The extra effort helped Worthe close some of the hottest commercial deals of 1996 in his specialty area the entertainment industry.

Worthe led efforts to acquire a 200,000 square foot office building in Burbank that was converted into a production building for Walt Disney Co.

He was also responsible for the acquisition of a 300,000 square foot building in Santa Monica, 100,000 square feet of which he helped lease to Viacom’s MTV Networks division.

“His real estate savvy is well beyond his years,” notes Dennis Richardson, vice president of Cushman Realty Corp., which represented MTV on the deal.

Worthe describes M. David Paul, which is headed by the company’s namesake and his own father-in-law, as “conservative” in the business it assumes. For example, it refrained from adding even one office building to its portfolio between 1985 and 1996.

“You need to focus on tenants from industries that have the financial strength to go through the down times and will be around for a long time,” Worthe says of his “stable” entertainment industry clients.

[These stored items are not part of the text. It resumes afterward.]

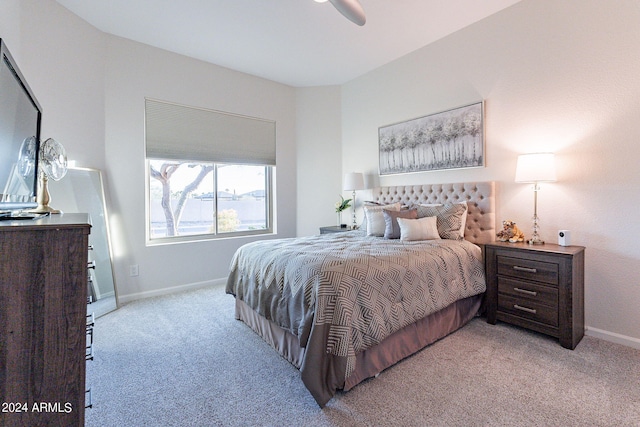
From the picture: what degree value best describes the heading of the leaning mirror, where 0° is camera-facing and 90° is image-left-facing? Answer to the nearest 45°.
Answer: approximately 315°

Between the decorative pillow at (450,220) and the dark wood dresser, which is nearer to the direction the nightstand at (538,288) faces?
the dark wood dresser

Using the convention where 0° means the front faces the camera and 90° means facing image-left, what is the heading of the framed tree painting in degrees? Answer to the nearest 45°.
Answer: approximately 45°

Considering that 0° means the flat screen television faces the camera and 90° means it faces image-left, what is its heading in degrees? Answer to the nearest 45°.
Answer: approximately 270°

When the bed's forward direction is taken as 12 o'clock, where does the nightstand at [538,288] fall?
The nightstand is roughly at 7 o'clock from the bed.

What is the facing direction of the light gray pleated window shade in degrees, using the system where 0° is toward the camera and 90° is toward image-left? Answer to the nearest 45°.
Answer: approximately 315°

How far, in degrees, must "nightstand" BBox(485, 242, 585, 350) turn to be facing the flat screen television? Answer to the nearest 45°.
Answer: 0° — it already faces it

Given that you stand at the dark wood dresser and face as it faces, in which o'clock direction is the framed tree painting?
The framed tree painting is roughly at 12 o'clock from the dark wood dresser.

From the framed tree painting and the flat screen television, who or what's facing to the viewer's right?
the flat screen television

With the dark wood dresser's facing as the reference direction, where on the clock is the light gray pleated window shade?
The light gray pleated window shade is roughly at 10 o'clock from the dark wood dresser.

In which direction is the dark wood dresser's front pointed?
to the viewer's right
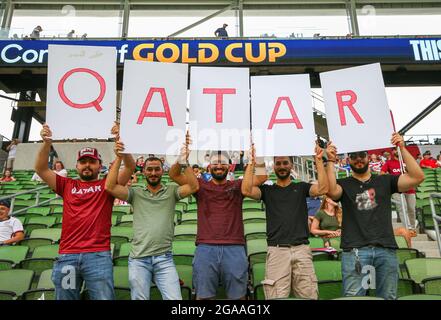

“Every day I’m dealing with different tenants, which means top people at large companies, and top lawyers and then an executive from an international company,” he says.

Graduating from UC Santa Barbara in 1988 with an economics degree, Worthe’s first job was with CB Commercial in its investment properties division. He says he jumped into real estate “when the industry was at its hottest. When the market went down, I believed that it was going to come back, and a lot of people got out of the business then, which opened some doors.

“Real estate is a great way to accumulate wealth and you can do it on your own,” he says. “Plus, you can do it forever unlike professions like being a pilot where you have to retire at a certain age.”

However, he doesn’t plan to keep up the all-consuming work lifestyle he has led the past several years indefinitely. “I’ll keep up like this as long as the market is strong, but obviously I don’t want to work like this forever,” he says.